Christian didn’t feel like many miracles had happened in his life … except perhaps this. His mother lying in the bed next to him, alive. Christian now able to do for her, what she had done for him so many times.
Veronica was back at her hospital. He’d gone to see her two nights ago, unsure if she’d want him there.
“It’s okay?” he had asked.
“Yes,” she said.
They had sat in the common area. “That’s where Waverly took me,” she said, pointing to two chairs on their left. “When you two came.” A second passed and then she asked, “How is that going by the way?”
Christian almost chuckled and then caught himself. He didn’t want to laugh. He didn’t want any reason for her to ask him to leave. “I’m out on bond. I’ve got an ankle monitor.” He lifted up his right pant leg. “I’m not a flight risk, but they still want to make sure, I guess. I’ll probably do some jail time. A year maybe.”
“Are you scared?”
He shook his head. “It’ll be good, to be honest. I think a year away from all of this might be exactly what I need.”

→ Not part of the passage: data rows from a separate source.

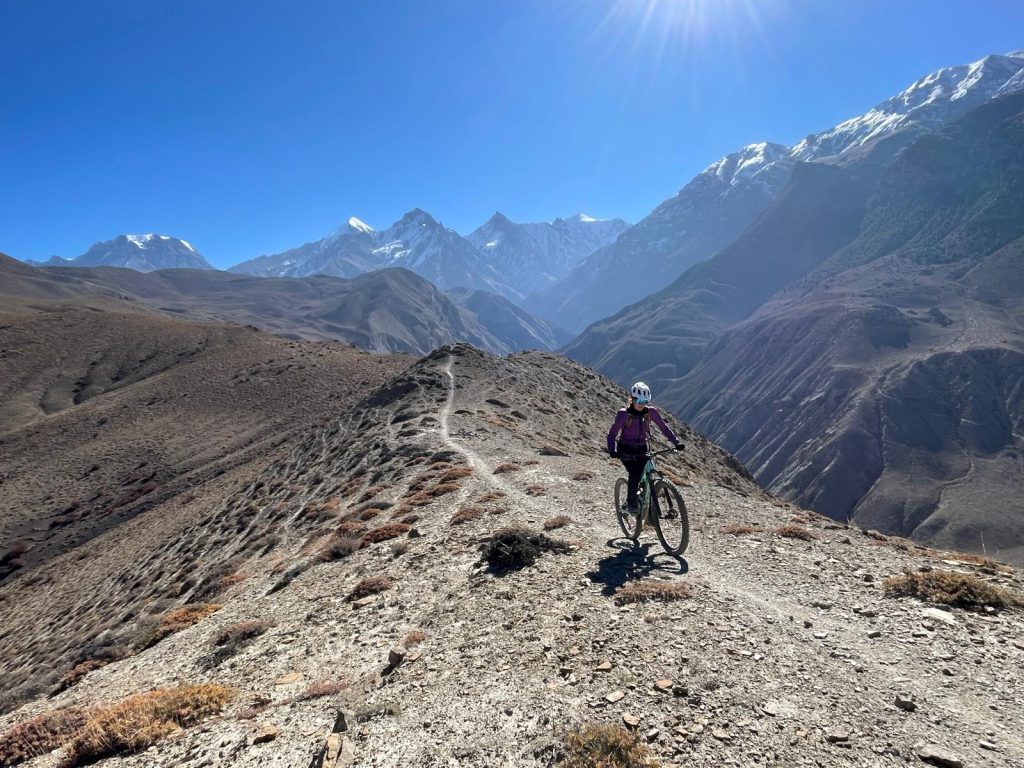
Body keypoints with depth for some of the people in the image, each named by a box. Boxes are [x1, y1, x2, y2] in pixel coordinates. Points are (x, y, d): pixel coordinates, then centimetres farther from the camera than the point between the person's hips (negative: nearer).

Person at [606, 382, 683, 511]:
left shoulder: (651, 412, -11)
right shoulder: (623, 414, -20)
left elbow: (664, 427, -2)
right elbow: (612, 434, -19)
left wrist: (676, 442, -15)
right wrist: (612, 451, -36)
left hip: (642, 449, 3)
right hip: (626, 449, -3)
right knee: (635, 474, -23)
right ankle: (630, 500, -1)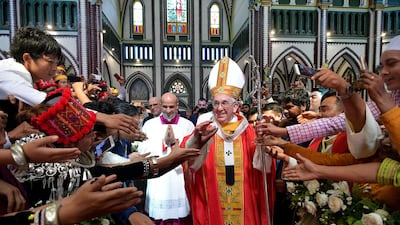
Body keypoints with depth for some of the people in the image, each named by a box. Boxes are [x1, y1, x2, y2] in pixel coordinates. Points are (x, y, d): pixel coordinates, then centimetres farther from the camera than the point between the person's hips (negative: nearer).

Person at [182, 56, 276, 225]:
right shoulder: (204, 131, -5)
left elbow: (264, 165, -11)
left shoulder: (249, 132, -2)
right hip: (213, 205, 0)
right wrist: (197, 141, -43)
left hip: (245, 205, 1)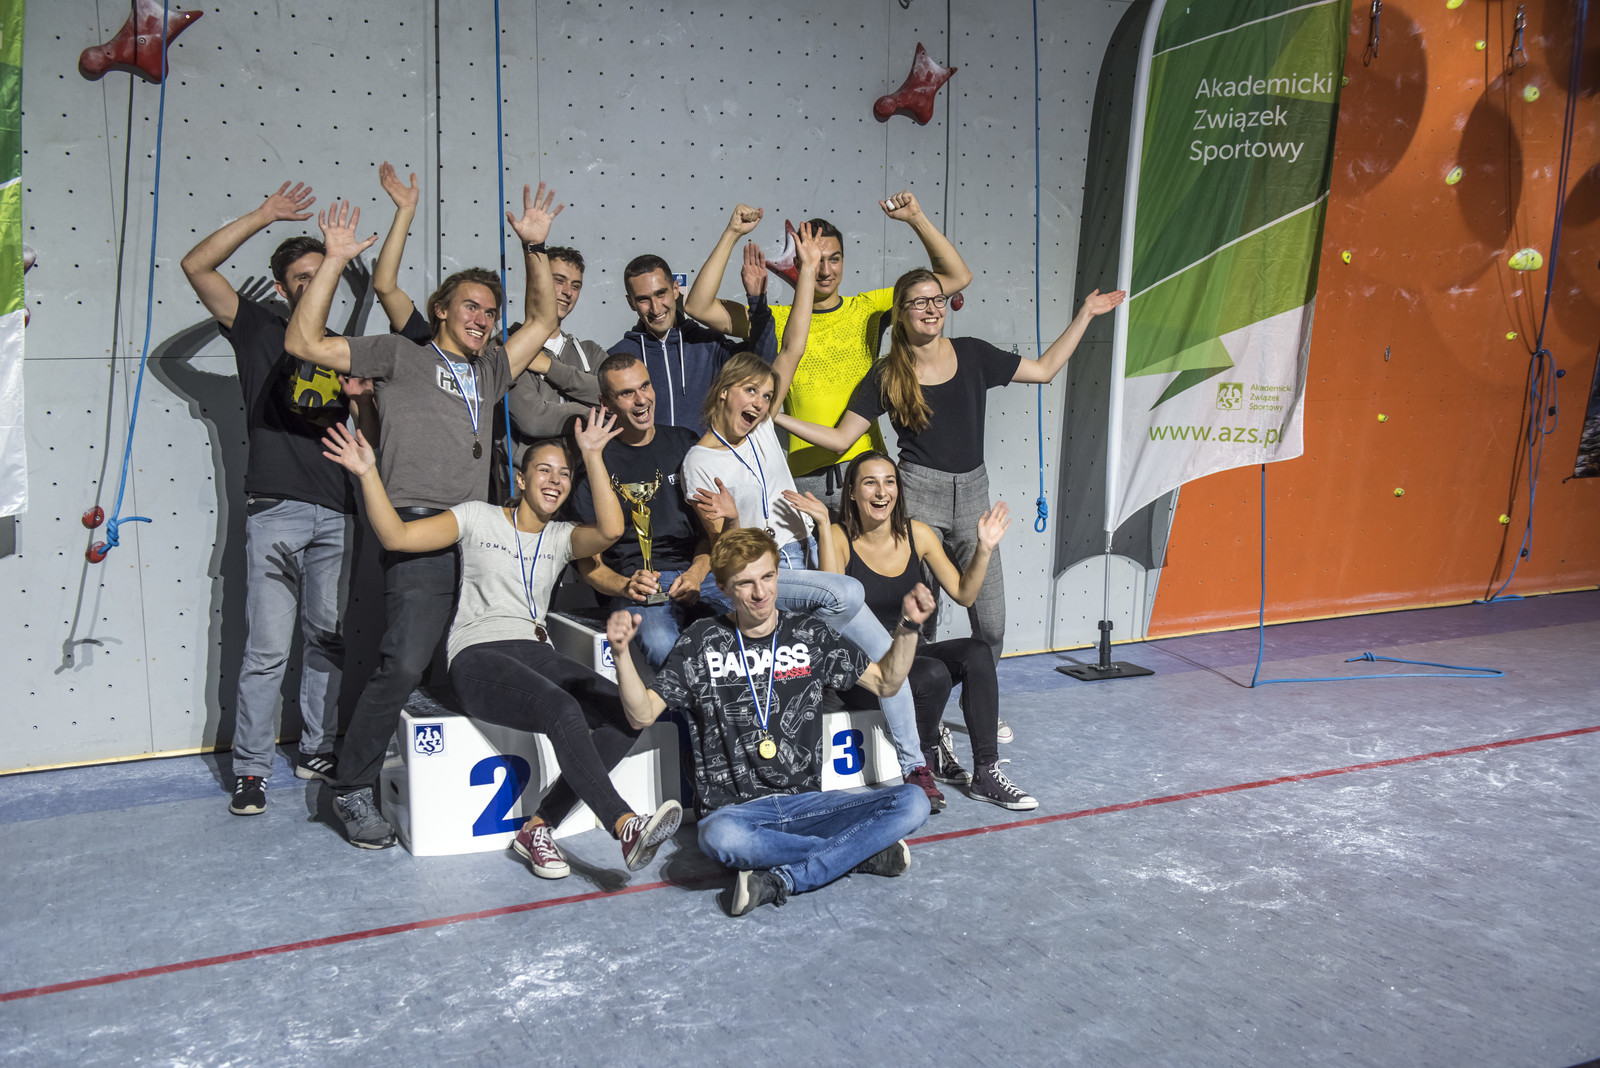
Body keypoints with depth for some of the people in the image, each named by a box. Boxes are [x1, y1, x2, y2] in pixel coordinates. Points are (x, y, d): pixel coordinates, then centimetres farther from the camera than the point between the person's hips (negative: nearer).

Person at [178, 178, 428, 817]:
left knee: (329, 638, 9)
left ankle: (317, 749, 22)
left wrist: (362, 395, -4)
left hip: (338, 512, 4)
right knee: (268, 647, -5)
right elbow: (197, 266, -1)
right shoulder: (259, 332, 9)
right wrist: (265, 215, -1)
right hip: (275, 508, -4)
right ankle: (250, 770, 4)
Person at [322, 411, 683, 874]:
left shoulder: (562, 537, 18)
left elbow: (611, 529, -5)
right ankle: (627, 827, -43)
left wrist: (593, 455, -3)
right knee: (562, 710, -36)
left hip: (537, 654, 5)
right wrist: (368, 473, -10)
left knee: (628, 710, -21)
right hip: (478, 657, -5)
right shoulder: (479, 518, 10)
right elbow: (396, 536, 1)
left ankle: (538, 827, -20)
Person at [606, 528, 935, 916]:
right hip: (735, 809, -2)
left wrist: (909, 626, 1)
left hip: (806, 803, 3)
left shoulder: (810, 634, 9)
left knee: (912, 803, -20)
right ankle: (863, 852, -21)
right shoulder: (703, 642, 3)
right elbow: (642, 715, 0)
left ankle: (780, 880, -24)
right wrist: (622, 653, -15)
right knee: (720, 837, -40)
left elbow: (885, 682, 16)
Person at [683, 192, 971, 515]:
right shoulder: (778, 320, 5)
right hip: (805, 478, -1)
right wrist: (732, 234, -5)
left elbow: (957, 276, 9)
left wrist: (917, 219, -1)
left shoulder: (867, 309, 8)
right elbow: (699, 306, -2)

She smiled, the beauty of her past radiating out for a moment. “Getting book deal offers, I bet?”
“I actually am.”
“How much are they offering?” Her smile disappeared and Christian saw she was actually interested. It would be a slow process, but Christian thought she could make it back. Maybe even all the way.

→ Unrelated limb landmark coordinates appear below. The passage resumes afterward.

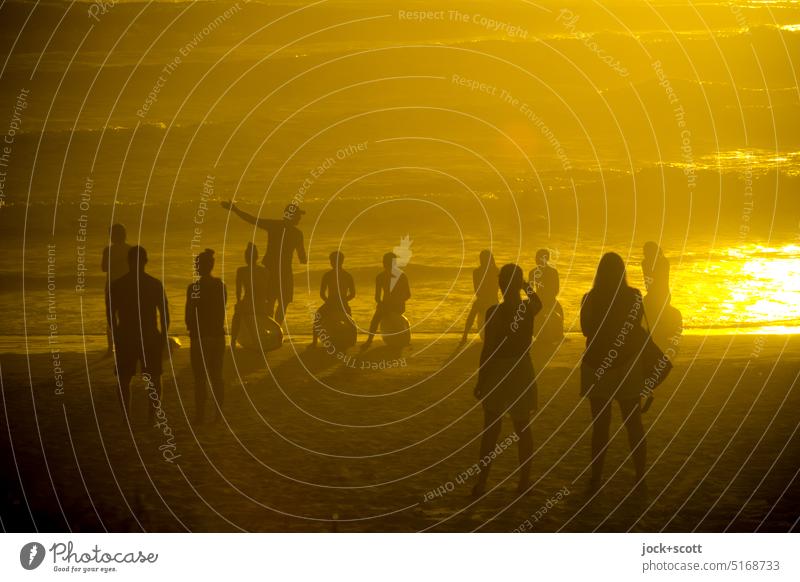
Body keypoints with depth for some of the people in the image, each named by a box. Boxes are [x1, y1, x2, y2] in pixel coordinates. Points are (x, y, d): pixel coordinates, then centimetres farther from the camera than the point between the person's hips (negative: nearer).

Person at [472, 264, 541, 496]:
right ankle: (524, 481, 16)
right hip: (523, 371, 3)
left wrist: (480, 381, -7)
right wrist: (527, 286, 19)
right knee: (523, 428, 13)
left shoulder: (494, 312, -16)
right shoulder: (529, 308, -4)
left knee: (491, 429, 5)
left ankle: (481, 483, 4)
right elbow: (538, 302, 24)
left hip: (497, 372, -3)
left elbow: (488, 349, -13)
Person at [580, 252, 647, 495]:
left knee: (600, 426, 8)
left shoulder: (590, 298, -7)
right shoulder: (633, 297, -9)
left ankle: (596, 480, 5)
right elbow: (638, 330, 1)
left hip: (597, 367, 1)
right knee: (634, 425, 9)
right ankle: (640, 479, 8)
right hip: (627, 366, -1)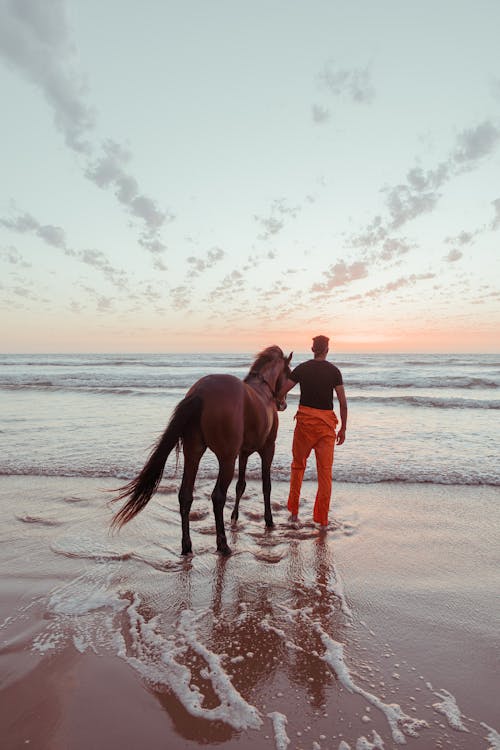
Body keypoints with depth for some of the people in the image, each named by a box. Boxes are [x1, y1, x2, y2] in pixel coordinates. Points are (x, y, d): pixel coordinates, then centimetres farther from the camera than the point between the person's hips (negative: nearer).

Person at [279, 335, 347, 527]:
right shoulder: (334, 371, -1)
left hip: (305, 420, 0)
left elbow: (281, 392, -4)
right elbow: (343, 402, -3)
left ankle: (294, 512, 20)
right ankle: (322, 520, 11)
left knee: (298, 464, 16)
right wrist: (343, 428, 5)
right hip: (327, 423, 0)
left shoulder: (302, 369, -1)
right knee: (325, 471, 6)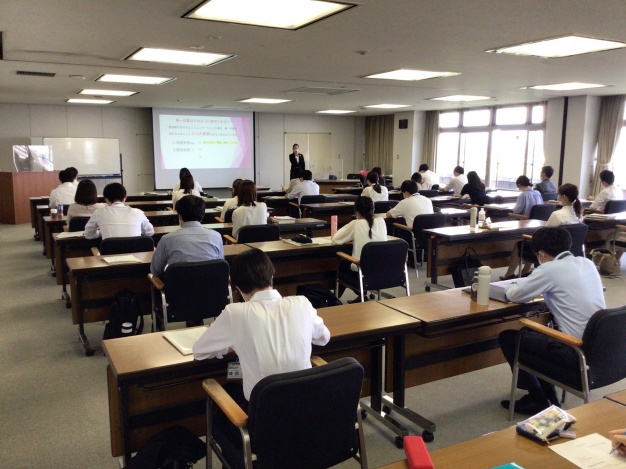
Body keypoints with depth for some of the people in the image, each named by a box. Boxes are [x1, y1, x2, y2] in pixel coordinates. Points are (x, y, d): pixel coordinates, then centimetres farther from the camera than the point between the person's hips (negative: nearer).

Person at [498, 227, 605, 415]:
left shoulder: (549, 269, -14)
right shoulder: (587, 263, 8)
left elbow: (513, 295, -5)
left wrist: (519, 285, 16)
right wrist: (542, 286, 22)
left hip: (576, 352, -8)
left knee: (507, 337, 8)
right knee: (537, 335, 30)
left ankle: (538, 401, 18)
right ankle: (548, 397, 31)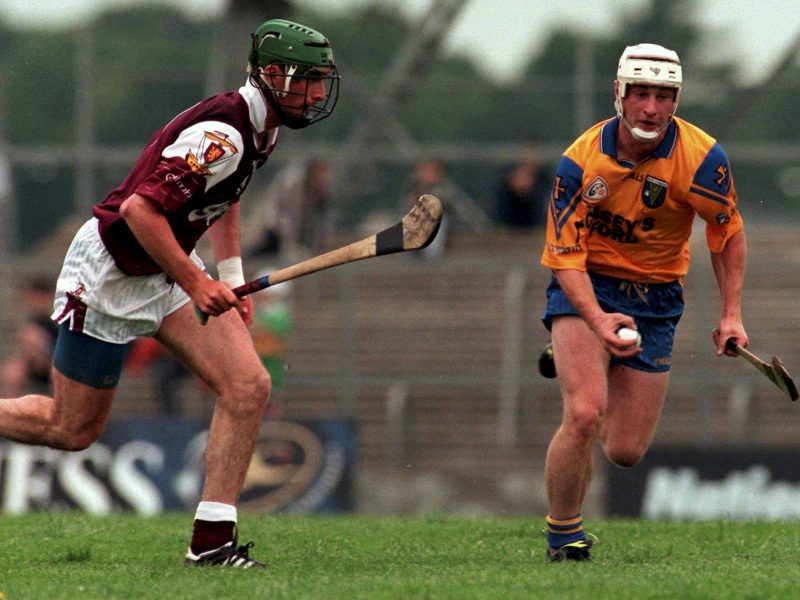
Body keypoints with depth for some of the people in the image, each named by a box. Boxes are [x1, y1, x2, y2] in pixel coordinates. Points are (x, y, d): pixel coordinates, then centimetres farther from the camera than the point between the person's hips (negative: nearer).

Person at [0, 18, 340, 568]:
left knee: (248, 386, -10)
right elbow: (140, 208, -32)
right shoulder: (223, 133, -27)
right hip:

“Ten million is the top,” he said.
Veronica breathed out. “Wow.”
“Yeah.”
The two were quiet for a minute or so.
“Why did you bring him out, Veronica?” he asked. “Why didn’t you just carry my mom and me out?”
She smiled, but it looked sad. “The doctors here think he programmed me to do it. They think that it was some of the old hypnosis coming out … Do you think that?”
“It’s possible, I guess.”
“I haven’t told them they’re wrong, but they are,” she said.
“Then why?”
A long time passed. Christian wasn’t sure if she was going to answer, but he wouldn’t push. He wanted to keep coming here again, at least until they put him in a cell.
She did answer, though.
“He wasn’t going to win. I wasn’t going to let him die anymore than I was
going to let you two. I don’t know for sure if he wanted you dead, but I know he wanted your mom and I to die. So, I loaded both of you up and then I came back and looked at him for what felt like hours. He wanted to die in the end. That’s why he didn’t try to go back upstairs. If Luke had wanted to live, he would have moved Heaven and Earth for it to be so. He didn’t, though. He sat there next to you and let his life seep out.”

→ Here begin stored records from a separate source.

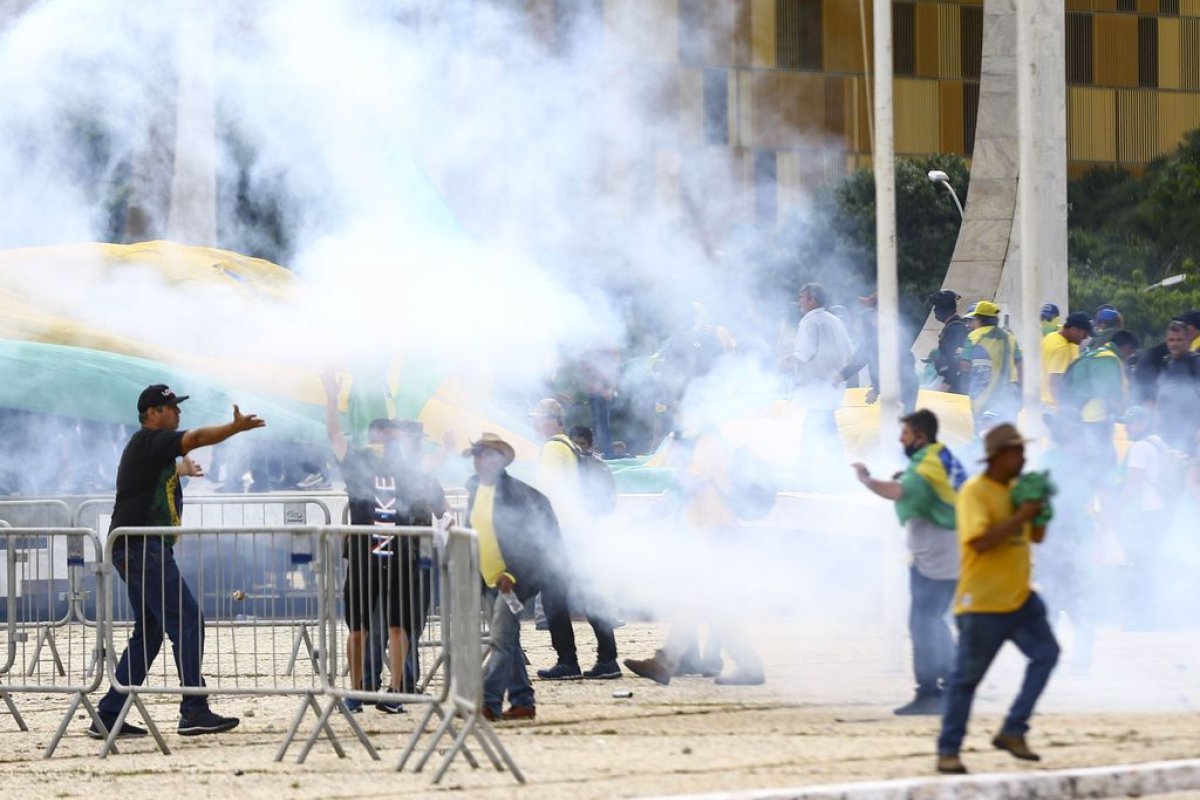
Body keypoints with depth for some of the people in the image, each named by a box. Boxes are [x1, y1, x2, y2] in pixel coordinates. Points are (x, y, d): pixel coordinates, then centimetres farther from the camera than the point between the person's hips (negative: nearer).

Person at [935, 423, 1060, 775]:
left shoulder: (1016, 490, 10)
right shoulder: (974, 492, -14)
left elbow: (1036, 536, 17)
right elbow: (980, 541, -26)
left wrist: (1040, 508, -2)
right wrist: (1021, 516, -24)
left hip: (1019, 598, 8)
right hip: (982, 602, -8)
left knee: (1046, 653, 0)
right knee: (967, 677, -1)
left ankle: (1012, 732, 6)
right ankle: (948, 751, 8)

Veronica looked Christian straight in the face.
“So I made sure he didn’t win. I made sure that he’ll sit in a cell forever.”
Christian held her gaze and he saw the woman that he’d known years ago. The one he loved.
“Do you mind if I come visit?” he asked. “You know, more than today?”
“No,” she said. “I could use the company.”
They both leaned back in their seats, and Christian felt peace as he looked out at the small garden. No ‘other’ was there tending it. No mouth floating around the flowers. Just her and him.
“Plus,” Veronica had said. “You’re going to need a co-writer when you start on the ten mill publishing deal.”
He looked over and she was grinning broadly.
Letters from a Killer
Dearest Christian,
Veronica saved my life. If you see her, please give her my gratitude. I’m sure she must feel like a true saint, having saved someone who minutes before tried to kill her. Did she tell you that, Christian? I fired two shots, but missed with both. I was ready to fire a final one, but my body finally gave out. What a nice woman. You should think about marrying her, if she is ever able to leave that asylum.
Which leads me to my next point, Christian.
Have you asked yourself why I didn’t kill you? You had the upper hand for a few seconds, but I quickly regained it. Even when your mother came at me and you shoved your knife into my guts, I still could have pulled the trigger. Why didn’t I?
I know the answer.
I wonder if you do.
I wonder that a lot, Christian, in my new home. It seems that the state is finally taking the necessary precautions with me, which I must commend them on. All of my letters are read thoroughly now, though my lawyers have ensured that I’m still able to write.